[[ GIVEN TEXT open ]]
Nina Simone performs at Carnegie Hall in 2002.
Nina Simone performs at Carnegie Hall in 2002.Chip East / Reuters—
All these years, where was Nina Simone? Thursday’s nominations for the Rock and Roll Hall of Fame contain a few surprises, but Simone’s inclusion makes for a special shock of realization: that this singular icon—an unmatched vocal talent and songwriter, history-making protest artist, and influencer of the Beatles—is not already in the Rock and Roll Hall of Fame. She wasn’t ever even nominated before.The Hall of Fame is more or less designed to generate indignations and mysteries such as this. The quandary of Simone’s longtime omission is a subset of the larger question the Hall of Fame asks: What is rock and roll? The institution’s answer keeps evolving, and the issue can be as much about politics as it is about music.

The 2018 class of nominees: Bon Jovi, Kate Bush, The Cars, Depeche Mode, Dire Straits, Eurythmics, J. Geils Band, Judas Priest, LL Cool J, MC5, The Meters, The Moody Blues, Radiohead, Rage Against the Machine, Rufus featuring Chaka Khan, Nina Simone, Sister Rosetta Tharpe, Link Wray, The Zombies. It’s an eclectic list spanning genres (synth-pop, hip-hop, instrumental, metal, etc.) but also eras (from Tharpe’s gospel of the ’30s and ’40s to the ’90s alternative boom as seen in Radiohead and Rage Against the Machine, nominated in their first year of eligibility).

Billboard’s Andrew Unterberger has a helpful handicapping of who’s likely to make the final cut (inductees will be announced in December). Bet, first, on Radiohead, who despite their experimental reputation are indisputably a rock band—see: three guitars—and have enjoyed a long span of commercial and critical success. Recently asked about the prospect of the band’s induction, the multi-instrumentalist Jonny Greenwood replied “I don’t care” and called the thought “uncomfortable,” thus fulfilling the tradition of most everyone involved with the Hall of Fame finding the Hall of Fame unseemly.

You can bet as well on Bon Jovi, also inarguably a rocker but less inarguably a capital-G great one, perennially denied critical respect thanks in part to lasting associations with production gloss, hairspray, and karaoke. Journey’s induction last year means that the slick arena rock of the ’70s and ’80s may increasingly be considered Hall of Fame-worthy, observers say. “Long-simmering prejudices against their brand of white-teethed crowd-pleasing may remain a temporary obstacle, but 100,000,000 Bon Jovi fans won’t be denied for long,” Unterberger writes.The prejudice against synth-rock and pop has been even more significant. The New Wave has been largely ignored, with Depeche Mode and The Cars nominated and then passed over last year. Both are nominated again; also on the list are Eurythmics, the duo of the iconoclastic Annie Lennox and the enduringly influential David Stewart. It’s hard to see why any of these bands might be disqualified on musical grounds—ELO and Prince’s inductions proved that keyboard use isn’t a dealbreaker—and given the synthetic textures and moodiness of today’s musical landscape, it would seem time for their impact to get its due.
[[ GIVEN TEXT closed ]]
[[ DATASET CONTENT open ]]
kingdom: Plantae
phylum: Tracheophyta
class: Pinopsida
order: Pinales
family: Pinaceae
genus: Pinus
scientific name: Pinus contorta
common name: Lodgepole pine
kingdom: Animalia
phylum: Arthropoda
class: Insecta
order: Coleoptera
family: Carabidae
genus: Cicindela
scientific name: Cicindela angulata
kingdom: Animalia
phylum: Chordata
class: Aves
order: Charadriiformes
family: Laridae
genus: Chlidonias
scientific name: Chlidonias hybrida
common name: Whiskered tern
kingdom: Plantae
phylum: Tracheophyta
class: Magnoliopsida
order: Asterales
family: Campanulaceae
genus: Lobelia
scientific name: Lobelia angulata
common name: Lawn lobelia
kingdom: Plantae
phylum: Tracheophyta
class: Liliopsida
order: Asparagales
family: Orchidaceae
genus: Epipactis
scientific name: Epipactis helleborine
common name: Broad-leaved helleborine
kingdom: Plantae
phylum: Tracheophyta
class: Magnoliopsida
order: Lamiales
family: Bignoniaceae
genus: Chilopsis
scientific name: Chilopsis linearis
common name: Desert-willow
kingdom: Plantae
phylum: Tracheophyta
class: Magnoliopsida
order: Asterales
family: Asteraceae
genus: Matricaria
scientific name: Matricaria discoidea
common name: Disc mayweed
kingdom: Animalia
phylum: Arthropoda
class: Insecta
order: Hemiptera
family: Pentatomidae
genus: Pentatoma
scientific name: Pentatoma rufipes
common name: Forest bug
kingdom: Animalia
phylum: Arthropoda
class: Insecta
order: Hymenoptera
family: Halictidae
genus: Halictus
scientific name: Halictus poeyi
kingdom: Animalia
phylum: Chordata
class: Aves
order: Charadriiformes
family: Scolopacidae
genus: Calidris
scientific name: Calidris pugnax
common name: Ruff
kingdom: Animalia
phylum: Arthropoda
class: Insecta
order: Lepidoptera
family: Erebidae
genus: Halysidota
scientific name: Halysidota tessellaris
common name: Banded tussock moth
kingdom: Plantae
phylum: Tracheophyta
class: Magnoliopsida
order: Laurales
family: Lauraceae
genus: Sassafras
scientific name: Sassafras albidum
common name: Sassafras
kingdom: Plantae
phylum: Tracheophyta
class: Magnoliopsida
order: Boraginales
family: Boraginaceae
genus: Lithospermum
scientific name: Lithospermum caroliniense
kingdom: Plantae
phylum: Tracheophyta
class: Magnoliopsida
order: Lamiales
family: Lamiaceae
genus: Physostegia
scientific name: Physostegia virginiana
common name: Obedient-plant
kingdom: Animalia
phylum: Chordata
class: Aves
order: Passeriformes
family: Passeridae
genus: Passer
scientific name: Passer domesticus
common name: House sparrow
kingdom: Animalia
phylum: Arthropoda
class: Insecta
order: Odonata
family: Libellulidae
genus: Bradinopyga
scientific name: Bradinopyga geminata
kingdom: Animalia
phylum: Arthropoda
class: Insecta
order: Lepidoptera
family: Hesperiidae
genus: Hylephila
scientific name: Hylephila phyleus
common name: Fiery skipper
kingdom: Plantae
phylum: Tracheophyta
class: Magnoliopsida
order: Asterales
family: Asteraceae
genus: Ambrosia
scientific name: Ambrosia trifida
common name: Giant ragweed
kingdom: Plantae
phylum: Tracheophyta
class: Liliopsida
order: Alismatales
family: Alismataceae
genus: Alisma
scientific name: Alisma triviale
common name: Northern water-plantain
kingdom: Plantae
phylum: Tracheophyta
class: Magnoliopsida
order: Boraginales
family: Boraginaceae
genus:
[[ DATASET CONTENT closed ]]
- [PROMPT] In the article on the 2018 Rock and Roll Hall of Fame nominees, when will the inductees be announced? You don't need the rows for this.

- [SOLUTION FOR THIS TASK] In December.